**EXTRACT TO READ:**
══════
Secondly, according to the related art sealant dispenser, the nozzle is installed on the lower portion of the bracket, so that there is a great distance between the position on the substrate where the sealant is discharged and the position on the substrate where a laser beam is reflected. Therefore, the distance sensor cannot get an accurate a vertical distance from the point to which the sealant is actually discharged to the nozzle.
Thirdly, since the flow path of the sealant in the related art sealant dispenser is in “L” shape, the sealant is relatively slowly discharged. Hence, it is not clear exactly where sealant dispensing starts and ends.

SUMMARY OF THE INVENTION

Accordingly, the present invention is directed to a lighting optical system that substantially obviates one or more problems due to limitations and disadvantages of the related art.
An object of the present invention is to provide a sealant dispenser featuring a low pressure for dispensing the sealant, and a control method thereof.
Another object of the present invention is to provide a high precision sealant dispenser and a control method thereof.
Still another object of the present invention is to provide a sealant dispenser featuring an accurate control over the dispensing position and dispensing amount of a sealant by increasing the response speed of a sealant to be dispensed, and a control method thereof.
Additional advantages, objects, and features of the invention will be set forth in part in the description which follows and in part will become apparent to those having ordinary skill in the art upon examination of the following or may be learned from practice of the invention. The objectives and other advantages of the invention may be realized and attained by the structure particularly pointed out in the written description and claims hereof as well as the appended drawings.
To achieve these objects and other advantages and in accordance with the purpose of the invention, as embodied and broadly described herein, there is provided a sealant dispenser, including: a stage on which a substrate is mounted; a nozzle for dispensing a sealant while making a relative motion with the substrate; a syringe coupled to the nozzle, for storing the sealant; and a distance sensor installed on both sides of a lower portion of the syringe, for measuring a vertical distance between a principal plane of the substrate and an outlet of the nozzle.
Preferably, the distance sensor includes: a light emitting part for emitting a laser beam towards the substrate; a light receiving part for receiving a laser beam reflected from the substrate; and a sensor supporting part for supporting the light emitting part and the light receiving part.
Preferably, the sensor supporting part includes a coupling hole that the nozzle passes through.
More preferably, the coupling hole is disposed between the light emitting part and the light receiving part.
Preferably, the syringe and the outlet of the nozzle have substantially the same central axis.
More preferably, a focal point of a laser beam emitted form the distance sensor, the nozzle, and the syringe are arranged on the same axis.
Preferably, the light emitting part and the light receiving part of the distance sensor are aligned in a straight line along the principal plane of the substrate, and the light emitting part and the light receiving part are combined as one body.
Preferably, the vertical distance between the substrate and the nozzle is maintained at a constant value.
Another aspect of the present invention provides a sealant dispenser, including: a stage on which a substrate is mounted; a nozzle for dispensing a sealant while making a relative motion with the substrate; a distance sensor for measuring a vertical distance between a principal plane of the substrate and an outlet of the nozzle; and a position detecting sensor for detecting a horizontal position of the nozzle on the principal surface of the substrate.
Preferably, the position detecting sensor and the nozzle are located each other at the opposite sides with respect to the substrate.
══════
**REQUIRED ACTIONS:**
A) Decide whether each statement below agrees with the sealant dispenser excerpt, answering yes or no and quoting the words of the excerpt that settle it. (i) In the related art dispenser, the sealant travels along an L-shaped flow path. (ii) The coupling hole sits outside the space between the light emitting part and the light receiving part. (iii) The position detecting sensor and the nozzle are on the same side of the substrate.
B) Reproduce the part of the sealant dispenser excerpt between "More preferably, the" and "a constant value.", inclusive.
══════
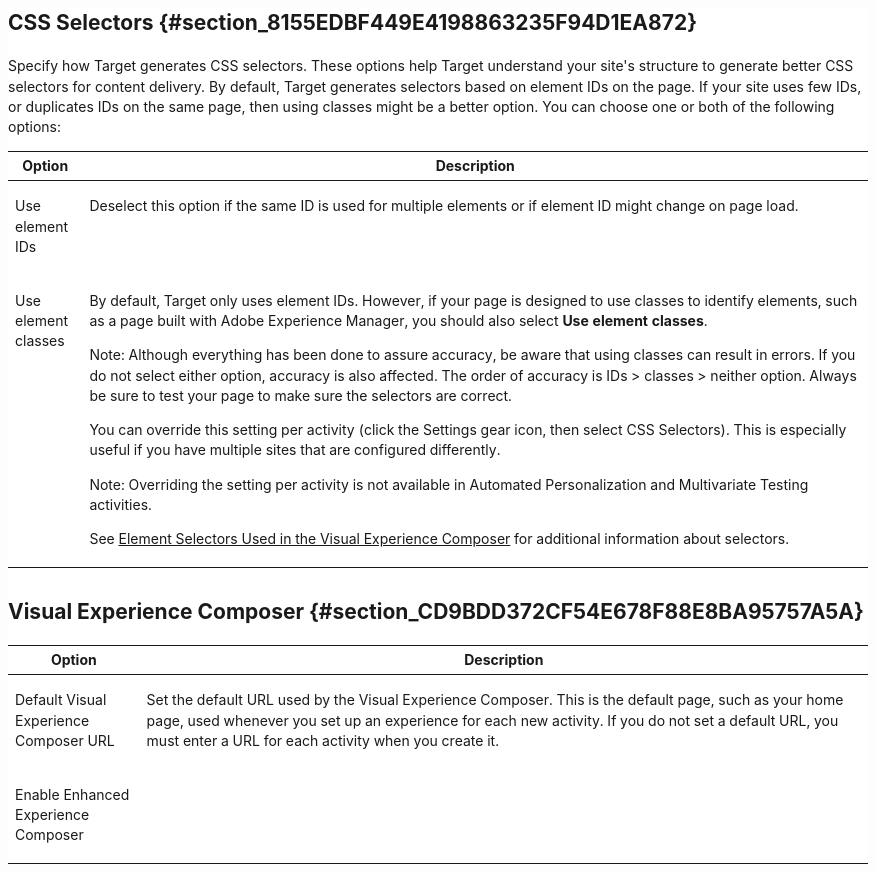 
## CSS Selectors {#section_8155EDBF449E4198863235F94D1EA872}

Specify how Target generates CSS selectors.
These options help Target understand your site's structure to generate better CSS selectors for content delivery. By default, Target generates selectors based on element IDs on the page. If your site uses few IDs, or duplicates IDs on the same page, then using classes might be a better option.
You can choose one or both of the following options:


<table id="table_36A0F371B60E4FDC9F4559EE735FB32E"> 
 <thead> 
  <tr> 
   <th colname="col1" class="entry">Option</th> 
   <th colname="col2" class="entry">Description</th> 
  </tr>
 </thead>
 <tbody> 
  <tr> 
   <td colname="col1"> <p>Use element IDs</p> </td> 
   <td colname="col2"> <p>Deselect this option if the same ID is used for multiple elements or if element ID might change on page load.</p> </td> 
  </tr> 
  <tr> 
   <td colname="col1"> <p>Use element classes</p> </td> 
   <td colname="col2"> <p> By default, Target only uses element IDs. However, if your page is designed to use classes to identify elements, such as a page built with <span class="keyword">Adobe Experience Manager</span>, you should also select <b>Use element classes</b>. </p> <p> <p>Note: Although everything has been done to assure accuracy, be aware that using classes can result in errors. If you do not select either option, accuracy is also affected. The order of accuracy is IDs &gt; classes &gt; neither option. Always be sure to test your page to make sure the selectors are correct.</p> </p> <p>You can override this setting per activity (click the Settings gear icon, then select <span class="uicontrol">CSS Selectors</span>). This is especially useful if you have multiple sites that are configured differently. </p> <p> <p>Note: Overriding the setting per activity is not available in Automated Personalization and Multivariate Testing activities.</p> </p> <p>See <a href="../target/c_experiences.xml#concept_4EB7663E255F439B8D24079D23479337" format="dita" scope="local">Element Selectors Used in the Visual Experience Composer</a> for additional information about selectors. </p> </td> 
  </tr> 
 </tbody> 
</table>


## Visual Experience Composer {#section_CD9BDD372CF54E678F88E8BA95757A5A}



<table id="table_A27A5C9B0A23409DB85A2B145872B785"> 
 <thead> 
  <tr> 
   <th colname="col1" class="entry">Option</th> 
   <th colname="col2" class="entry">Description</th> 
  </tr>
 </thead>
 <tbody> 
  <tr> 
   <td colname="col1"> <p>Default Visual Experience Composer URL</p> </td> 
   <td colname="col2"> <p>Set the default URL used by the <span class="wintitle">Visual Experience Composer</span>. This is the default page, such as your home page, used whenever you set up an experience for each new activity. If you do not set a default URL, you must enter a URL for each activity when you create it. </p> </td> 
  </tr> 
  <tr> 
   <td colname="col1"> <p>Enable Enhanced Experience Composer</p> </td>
══════
**TASK-BY-TASK OUTPUTS:**
A)
(i) Yes: "the flow path of the sealant in the related art sealant dispenser is in “L” shape"
(ii) No: "the coupling hole is disposed between the light emitting part and the light receiving part"
(iii) No: "the position detecting sensor and the nozzle are located each other at the opposite sides with respect to the substrate"

B)
More preferably, the coupling hole is disposed between the light emitting part and the light receiving part.
Preferably, the syringe and the outlet of the nozzle have substantially the same central axis.
More preferably, a focal point of a laser beam emitted form the distance sensor, the nozzle, and the syringe are arranged on the same axis.
Preferably, the light emitting part and the light receiving part of the distance sensor are aligned in a straight line along the principal plane of the substrate, and the light emitting part and the light receiving part are combined as one body.
Preferably, the vertical distance between the substrate and the nozzle is maintained at a constant value.